Av01T3X

**Name of the Vulnerable Software and Affected Versions** 1Panel versions 1.10.33 through 2.0.15 **Description** 1Panel versions 1.10.33 through 2.0.15 are affected by a cross-site request forgery (CSRF) issue in the Change Username functionality, accessible through the settings panel at the `/settings/panel` endpoint. The endpoint lacks CSRF protections, such as anti-CSRF tokens or Origin/Referer validation. An attacker can create a malicious webpage that submits a request to change a user's username. If a logged-in user visits this page, their browser sends valid session cookies, allowing the attacker to successfully change the username without the user's knowledge. This can lead to account lockout and denial of service, as the user will be unable to log in with their previous username after the change. **Recommendations** 1Panel versions 1.10.33 through 2.0.15 should be updated to a version that includes CSRF protections for the Change Username functionality. As a temporary workaround, consider restricting access to the `/settings/panel` endpoint to trusted networks or users.

**Name of the Vulnerable Software and Affected Versions** 1Panel versions 1.10.33 through 2.0.15 **Description** The software contains a cross-site request forgery (CSRF) issue in the web port configuration functionality. The `port-change` endpoint does not have CSRF protections, such as anti-CSRF tokens or Origin/Referer validation. An attacker can create a malicious webpage that submits a port-change request. If a user visits this webpage while logged in, their browser sends valid session cookies, allowing the request to succeed. This enables an attacker to modify the port the 1Panel web service uses, potentially disrupting service or causing a denial of service, and possibly exposing the service on a port selected by the attacker. **Recommendations** Update 1Panel to a version later than 2.0.15.

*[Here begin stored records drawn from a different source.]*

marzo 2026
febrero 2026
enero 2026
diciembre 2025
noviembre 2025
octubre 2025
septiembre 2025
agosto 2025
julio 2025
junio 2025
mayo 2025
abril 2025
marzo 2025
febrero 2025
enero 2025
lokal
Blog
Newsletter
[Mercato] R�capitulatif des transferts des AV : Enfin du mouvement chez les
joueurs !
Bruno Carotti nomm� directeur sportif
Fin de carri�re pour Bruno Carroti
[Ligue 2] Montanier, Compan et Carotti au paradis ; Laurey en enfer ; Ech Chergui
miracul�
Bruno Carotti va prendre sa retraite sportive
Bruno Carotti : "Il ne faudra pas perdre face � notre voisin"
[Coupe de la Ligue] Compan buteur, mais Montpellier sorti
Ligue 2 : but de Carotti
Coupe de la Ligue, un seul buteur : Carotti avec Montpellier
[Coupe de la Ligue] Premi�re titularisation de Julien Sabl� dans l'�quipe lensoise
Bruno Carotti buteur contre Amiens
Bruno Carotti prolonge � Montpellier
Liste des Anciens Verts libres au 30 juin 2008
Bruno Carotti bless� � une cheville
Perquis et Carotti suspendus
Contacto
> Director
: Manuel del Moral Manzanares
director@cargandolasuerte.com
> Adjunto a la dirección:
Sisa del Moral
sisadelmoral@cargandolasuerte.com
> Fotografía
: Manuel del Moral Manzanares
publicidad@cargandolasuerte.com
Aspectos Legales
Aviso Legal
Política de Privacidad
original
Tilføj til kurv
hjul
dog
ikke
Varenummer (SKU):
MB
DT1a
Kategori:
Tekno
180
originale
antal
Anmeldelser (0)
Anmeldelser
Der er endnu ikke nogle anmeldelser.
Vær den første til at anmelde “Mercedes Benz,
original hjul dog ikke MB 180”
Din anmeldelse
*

**Name of the Vulnerable Software and Affected Versions** 1Panel versions 1.10.33 through 2.0.15 **Description** 1Panel is affected by a cross-site request forgery (CSRF) issue in the panel name management functionality. The affected functionality lacks CSRF protections, such as anti-CSRF tokens or Origin/Referer validation. An attacker can create a malicious webpage that submits a panel-name change request. If a user visits this page while logged in, their browser will include valid session cookies, allowing the request to succeed. This enables a remote attacker to modify the user’s panel name without their knowledge or consent. The vulnerable endpoint does not have sufficient CSRF defenses. **Recommendations** Update 1Panel to a version later than 2.0.15. Update 1Panel to a version later than 1.10.33.